* [TRECHO SELECIONADO]:

_ _ _ _ _ _ _

Não vai ser a reforma trabalhista que vai tirar o país do buraco

Ricardo Lacerda

É difícil encontrar argumentos consistentes de que a reforma trabalhista possa ajudar a reverter a deterioração em curso do mercado de trabalho brasileiro. As empresas costumam contratar quando a demanda por seus bens e serviços está em elevação, como ficou cabalmente demonstrado no ciclo de expansão anterior à atual recessão. O espaço legítimo socialmente para modificações na legislação trabalhista é delimitado pela necessidade de reduzir a insegurança jurídica e, eventualmente, eliminar as rigidezes para situações muito específicas e bem delimitadas, mas jamais deveria enveredar pela precarização das garantias nas relações de contratação.  Não vai ser ampliando o fosso entre as classes sociais que serão edificadas as bases para a retomada do desenvolvimento. O que o Brasil precisa com urgência é estabelecer um novo pacto social, amplo o suficiente, que viabilize a retomada da formação de uma sociedade aberta e democrática e certamente muito menos injusta do que é. 
O IBGE publicou no último dia 18 os resultados da Pesquisa Nacional de Amostra Domiciliar Contínua- Trimestral referente a janeiro-março de 2017. A pesquisa não deixa dúvidas de que a crise do mercado de trabalho está longe de ter se dissipado; pelo contrário, os indicadores mostram deterioração adicional da situação.
Ocupação
Os indicadores de ocupação não evoluíram favoravelmente no 1º trimestre de 2017.  Na comparação com o mesmo trimestre de 2016, a população ocupada encolheu 1,9%, enquanto o emprego com carteira de trabalho no setor privado se retraiu em notáveis 3,5%. Quase 1,7 milhão de pessoas perdeu ocupação nesse período e 1,26 milhão deixou de contar com emprego com carteira assinada no setor privado. O mais grave é que o ritmo de queda da ocupação não dá mostra de arrefecimento mais significativo, nessa série que compara com o mesmo trimestre do ano anterior (ver Gráfico 1).

Fonte: IBGE. PNADc Trimestral.

Enquanto o emprego formal se retrai em ritmo acentuado, as pessoas procuram alternativas, aceitando relações contratuais sem proteção adequada: o número de trabalhadores no setor privado com carteira assinada diminui e o daqueles sem carteira registrou incremento.O contingente de trabalhadores por conta própria, que apresentou aumento significativo nas etapas iniciais da recessão, vem decaindo aceleradamente desde o segundo semestre de 2016, revelando desalento em relação a esse caminho de inserção no mercado de trabalho.

_ _ _ _ _ _ _

* [MATERIAL FORNECIDO]:

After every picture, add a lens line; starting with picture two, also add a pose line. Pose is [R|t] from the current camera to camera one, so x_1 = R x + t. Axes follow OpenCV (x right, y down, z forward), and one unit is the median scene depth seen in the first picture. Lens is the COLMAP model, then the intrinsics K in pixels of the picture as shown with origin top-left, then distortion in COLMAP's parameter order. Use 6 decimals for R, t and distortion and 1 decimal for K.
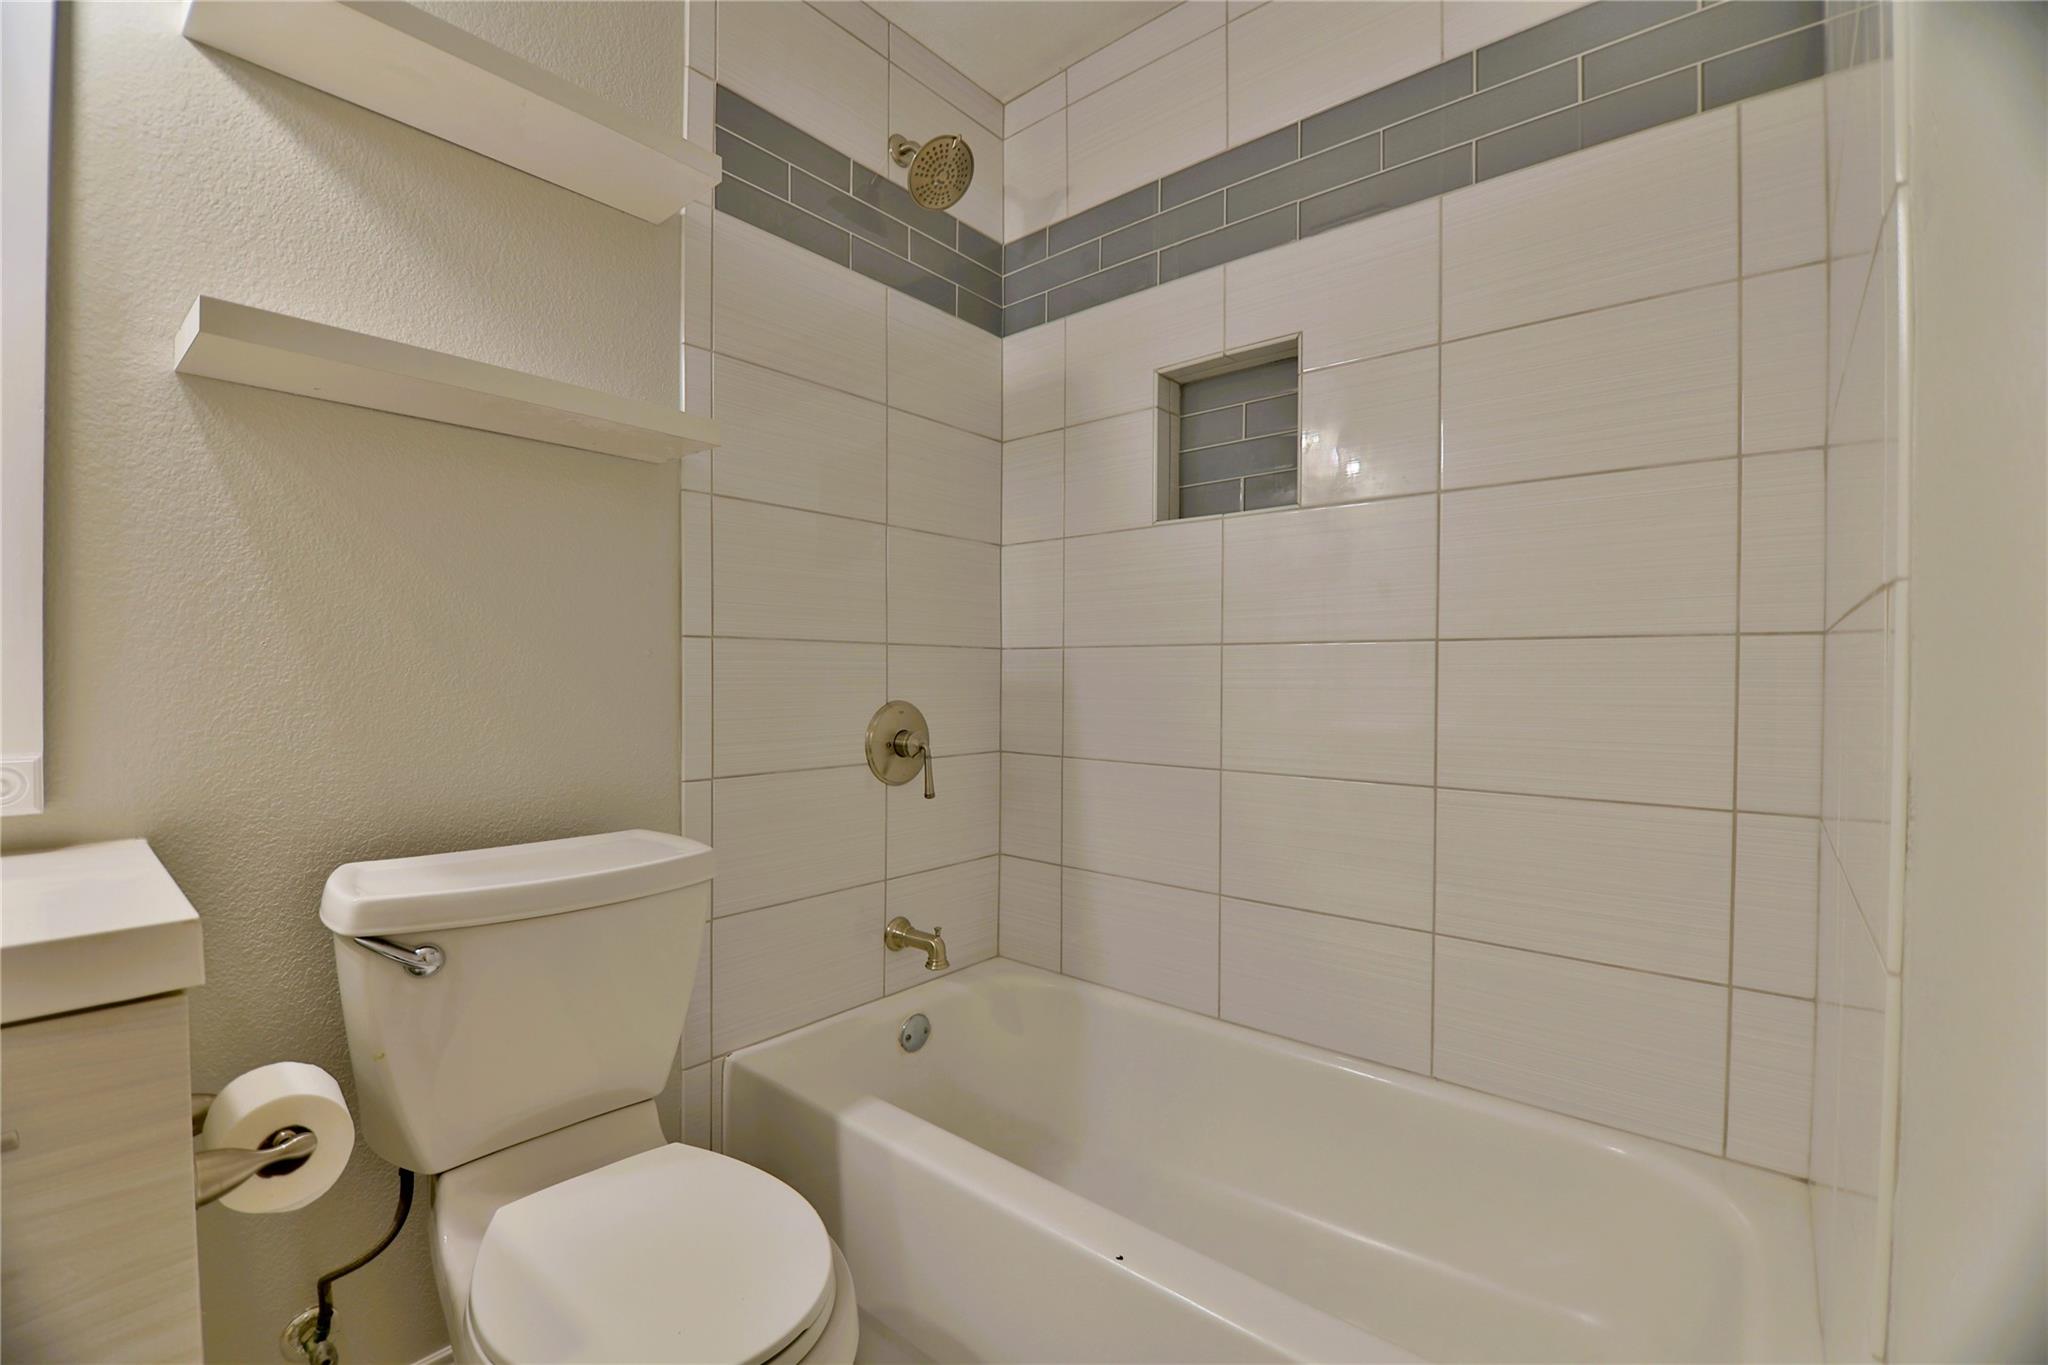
lens RADIAL K [[868.0, 0, 1021.4], [0, 868.0, 685.0], [0, 0, 1]] dist [0.001021, -0.010503]
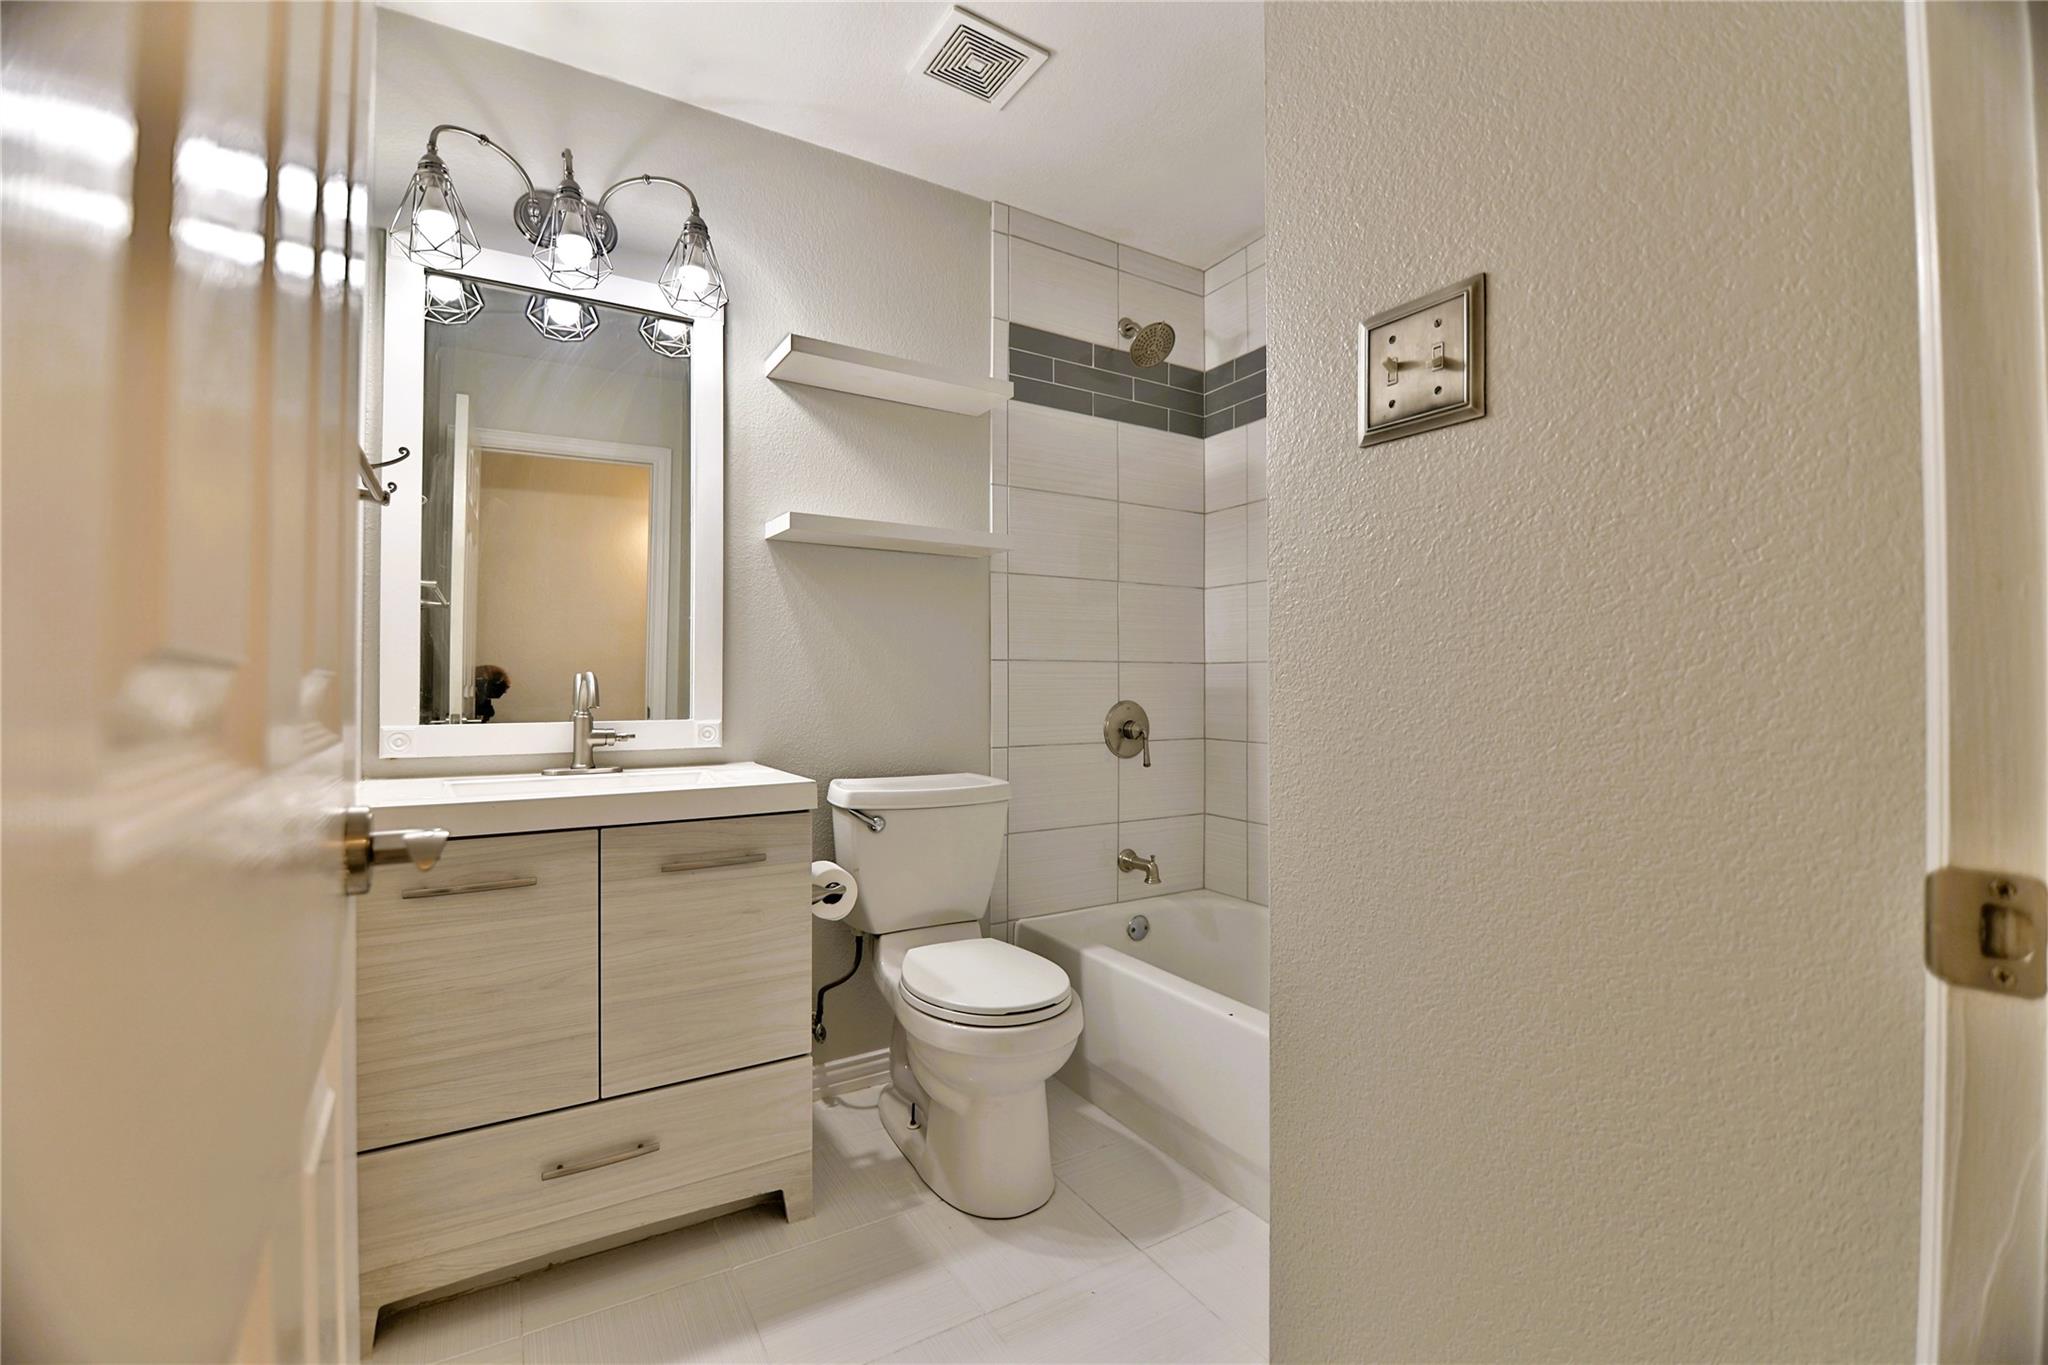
lens RADIAL K [[868.0, 0, 1021.4], [0, 868.0, 685.0], [0, 0, 1]] dist [0.001021, -0.010503]
pose [[0.950652, -0.004797, -0.310223, 0.148303], [0.000905, 0.999919, -0.012687, 0.010525], [0.310259, 0.011780, 0.950579, -0.462512]]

_ _ _ _ _ _ _

Reproduza fielmente o trecho sobre a reforma trabalhista, começando nas palavras "Enquanto o emprego formal" e parando depois de "mercado de trabalho.". As linhas fornecidas não são necessárias.

Enquanto o emprego formal se retrai em ritmo acentuado, as pessoas procuram alternativas, aceitando relações contratuais sem proteção adequada: o número de trabalhadores no setor privado com carteira assinada diminui e o daqueles sem carteira registrou incremento.O contingente de trabalhadores por conta própria, que apresentou aumento significativo nas etapas iniciais da recessão, vem decaindo aceleradamente desde o segundo semestre de 2016, revelando desalento em relação a esse caminho de inserção no mercado de trabalho.